I've known parents who would have been willing to pay the accompanying ransom note just to suppress it. One friend of mine was very distressed by the photo that had recently arrived of her seven-year-old. "She's a tart!" the poor woman exclaimed, seeing that her demure daughter had been making love to the camera in a manner worthy of Marilyn Monroe.

Of course, the obvious thing to do is just say "No", unless the School Photo happens, serendipitously, to be an image you both like and recognise. But here the force of peer-group pressure comes into play. No child wants to be the only one returning his or her package to the teacher on Monday morning. So in the end I usually buy the damn thing in the belief that at least I can circulate the four miniatures to prick the conscience of forgetful godparents.
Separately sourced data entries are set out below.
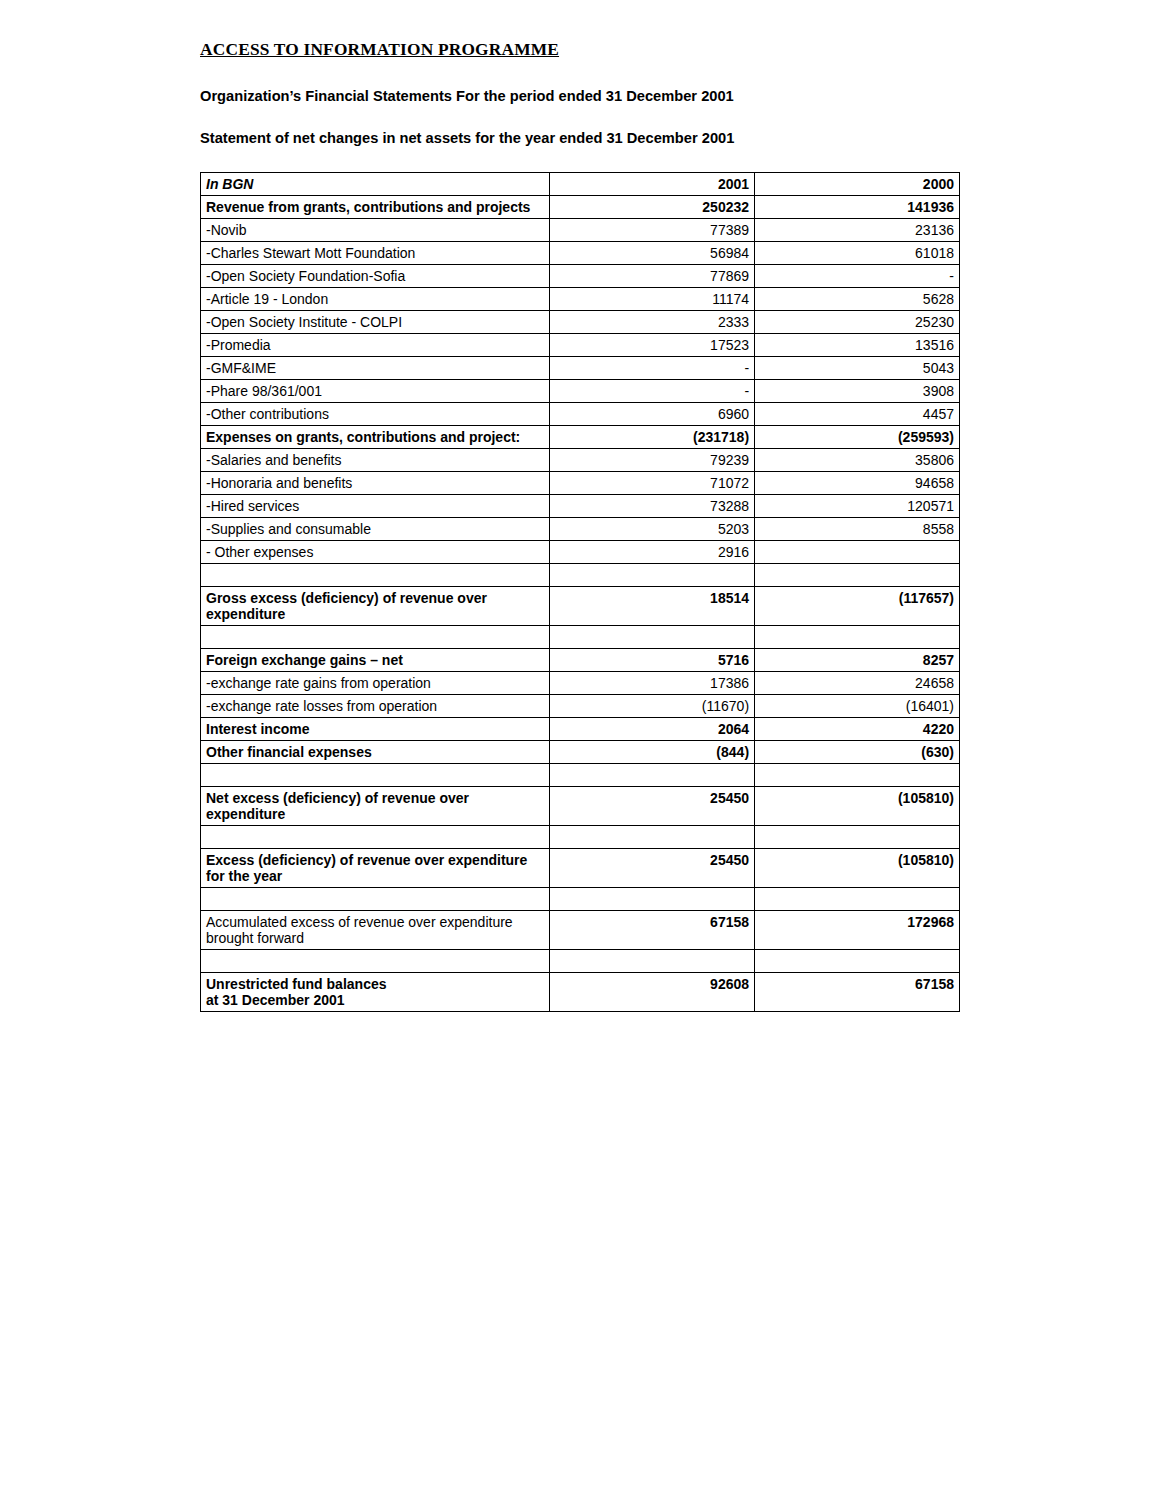ACCESS TO INFORMATION PROGRAMME
Organization’s Financial Statements For the period ended 31 December 2001
Statement of net changes in net assets for the year ended 31 December 2001
| In BGN | 2001 | 2000 |
| Revenue from grants, contributions and projects | 250232 | 141936 |
| -Novib | 77389 | 23136 |
| -Charles Stewart Mott Foundation | 56984 | 61018 |
| -Open Society Foundation-Sofia | 77869 | - |
| -Article 19 - London | 11174 | 5628 |
| -Open Society Institute - COLPI | 2333 | 25230 |
| -Promedia | 17523 | 13516 |
| -GMF&IME | - | 5043 |
| -Phare 98/361/001 | - | 3908 |
| -Other contributions | 6960 | 4457 |
| Expenses on grants, contributions and project: | (231718) | (259593) |
| -Salaries and benefits | 79239 | 35806 |
| -Honoraria and benefits | 71072 | 94658 |
| -Hired services | 73288 | 120571 |
| -Supplies and consumable | 5203 | 8558 |
| - Other expenses | 2916 | |
| Gross excess (deficiency) of revenue over expenditure | 18514 | (117657) |
| Foreign exchange gains – net | 5716 | 8257 |
| -exchange rate gains from operation | 17386 | 24658 |
| -exchange rate losses from operation | (11670) | (16401) |
| Interest income | 2064 | 4220 |
| Other financial expenses | (844) | (630) |
| Net excess (deficiency) of revenue over expenditure | 25450 | (105810) |
| Excess (deficiency) of revenue over expenditure for the year | 25450 | (105810) |
| Accumulated excess of revenue over expenditure brought forward | 67158 | 172968 |
| Unrestricted fund balances at 31 December 2001 | 92608 | 67158 |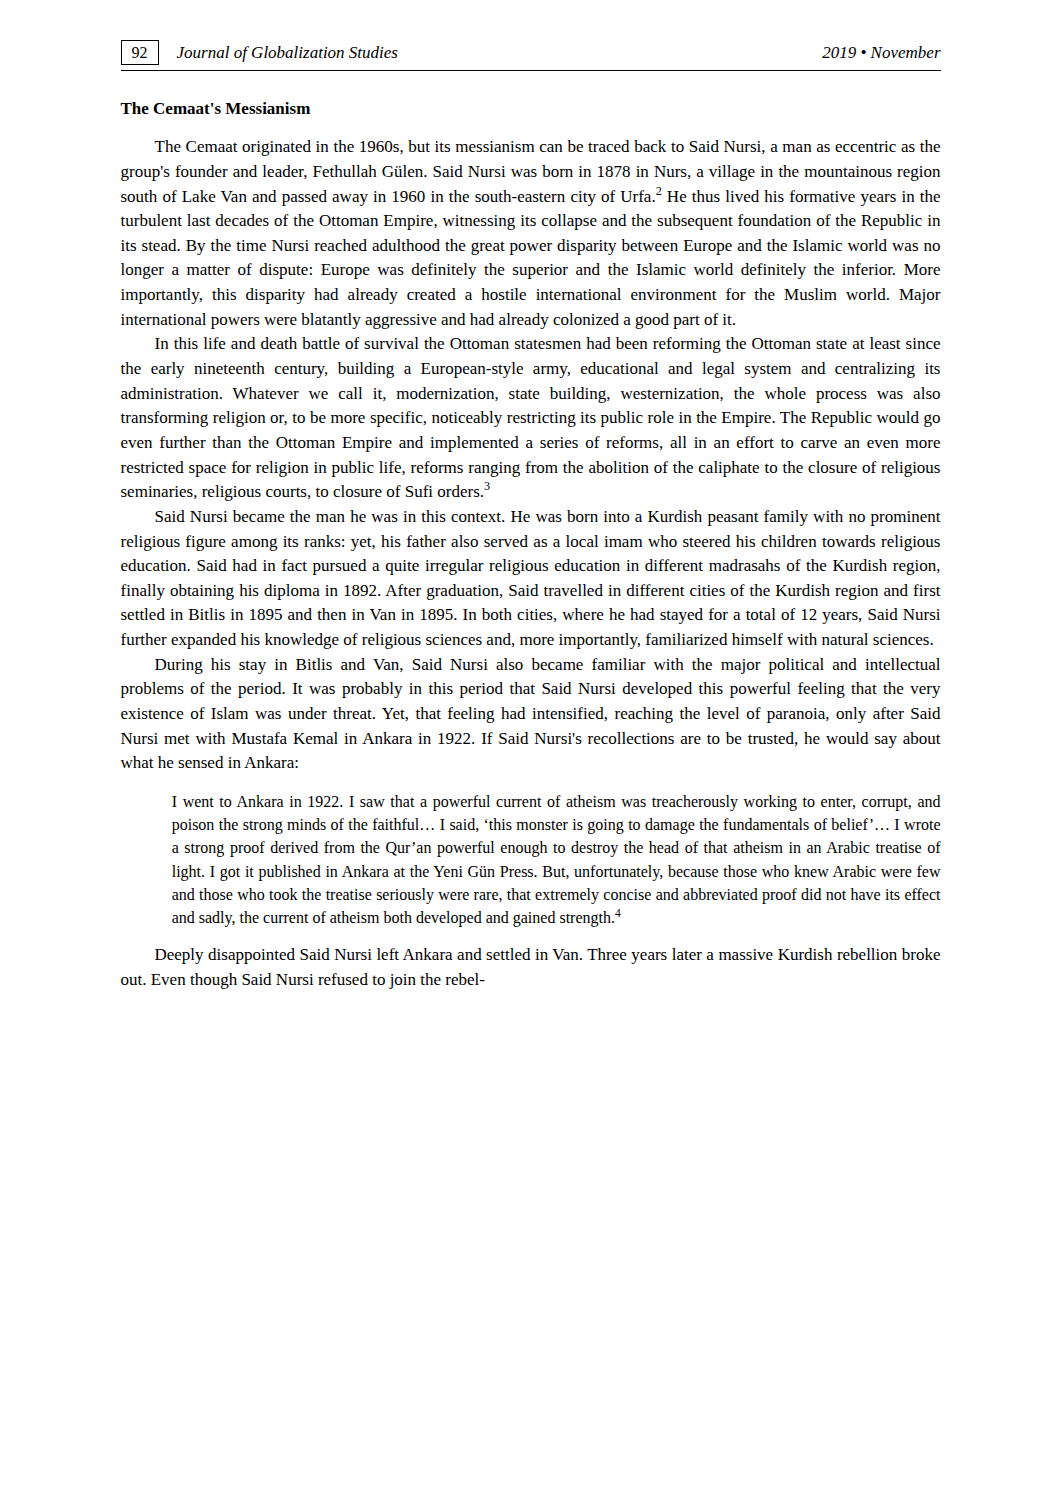92 Journal of Globalization Studies 2019 • November
The Cemaat's Messianism
The Cemaat originated in the 1960s, but its messianism can be traced back to Said Nursi, a man as eccentric as the group's founder and leader, Fethullah Gülen. Said Nursi was born in 1878 in Nurs, a village in the mountainous region south of Lake Van and passed away in 1960 in the south-eastern city of Urfa.2 He thus lived his formative years in the turbulent last decades of the Ottoman Empire, witnessing its collapse and the subsequent foundation of the Republic in its stead. By the time Nursi reached adulthood the great power disparity between Europe and the Islamic world was no longer a matter of dispute: Europe was definitely the superior and the Islamic world definitely the inferior. More importantly, this disparity had already created a hostile international environment for the Muslim world. Major international powers were blatantly aggressive and had already colonized a good part of it.
In this life and death battle of survival the Ottoman statesmen had been reforming the Ottoman state at least since the early nineteenth century, building a European-style army, educational and legal system and centralizing its administration. Whatever we call it, modernization, state building, westernization, the whole process was also transforming religion or, to be more specific, noticeably restricting its public role in the Empire. The Republic would go even further than the Ottoman Empire and implemented a series of reforms, all in an effort to carve an even more restricted space for religion in public life, reforms ranging from the abolition of the caliphate to the closure of religious seminaries, religious courts, to closure of Sufi orders.3
Said Nursi became the man he was in this context. He was born into a Kurdish peasant family with no prominent religious figure among its ranks: yet, his father also served as a local imam who steered his children towards religious education. Said had in fact pursued a quite irregular religious education in different madrasahs of the Kurdish region, finally obtaining his diploma in 1892. After graduation, Said travelled in different cities of the Kurdish region and first settled in Bitlis in 1895 and then in Van in 1895. In both cities, where he had stayed for a total of 12 years, Said Nursi further expanded his knowledge of religious sciences and, more importantly, familiarized himself with natural sciences.
During his stay in Bitlis and Van, Said Nursi also became familiar with the major political and intellectual problems of the period. It was probably in this period that Said Nursi developed this powerful feeling that the very existence of Islam was under threat. Yet, that feeling had intensified, reaching the level of paranoia, only after Said Nursi met with Mustafa Kemal in Ankara in 1922. If Said Nursi's recollections are to be trusted, he would say about what he sensed in Ankara:
I went to Ankara in 1922. I saw that a powerful current of atheism was treacherously working to enter, corrupt, and poison the strong minds of the faithful… I said, ‘this monster is going to damage the fundamentals of belief’… I wrote a strong proof derived from the Qur’an powerful enough to destroy the head of that atheism in an Arabic treatise of light. I got it published in Ankara at the Yeni Gün Press. But, unfortunately, because those who knew Arabic were few and those who took the treatise seriously were rare, that extremely concise and abbreviated proof did not have its effect and sadly, the current of atheism both developed and gained strength.4
Deeply disappointed Said Nursi left Ankara and settled in Van. Three years later a massive Kurdish rebellion broke out. Even though Said Nursi refused to join the rebel-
But don't think that £10.95 is an end to the matter. The chances are that our son or daughter will now want to see the wretched thing displayed. Photos this large are not intended to be slipped discreetly into an album. A cardboard framed 10x8 full-colour matt-effect print this big expects to be placed on the mantelpiece for all to see. Miranda has already noticed that framed versions of Sally and Cassandra aged four, five, six and seven adorn their parents' living room, so where are her pictures?

It's bad enough for us parents, having to chart the annual progress of our children's blemishes over several alcoves, but spare a thought for the elderly and infirm. The School Photo pack cleverly includes two medium-sized full- colour specials, one for each set of grandparents. It is a startling statistic that if the average set of grandparents has between four and five grandchildren, they could well be in receipt of up to 75 framed school photos in the 15 years between four and 18.

Think of the wall space required! I'm sure that once upon a time the school photo had some value. When cameras were expensive and the results unpredictable, school photos were probably the only way many people ever saw a decent picture of their offspring. But these days even disposable cameras shoot on 35mm, and with built-in zooms no one should find it difficult to capture a pleasing, unself-conscious picture of their child at play.

Why should we be emotionally blackmailed every year into buying these artificial head-teeth-and-shoulder shots of our kids in their school clothes?

The solution is simple. Like so many iniquitous demands placed on parents - party bags, pets, vastly overpriced trainers - all we have to do is get together and say "No". If the nation en masse returned its school photos unbought, the practice of taking them would cease overnight.

But who will be the first? What keeps us shelling out £10.95 is a fear that in a few years' time, when our children are teenage single parents, drug dealers and ram raiders and we ask where we went wrong, among a list of shortcomings our errant child will cry, "And what's more, you never bought my school photo!"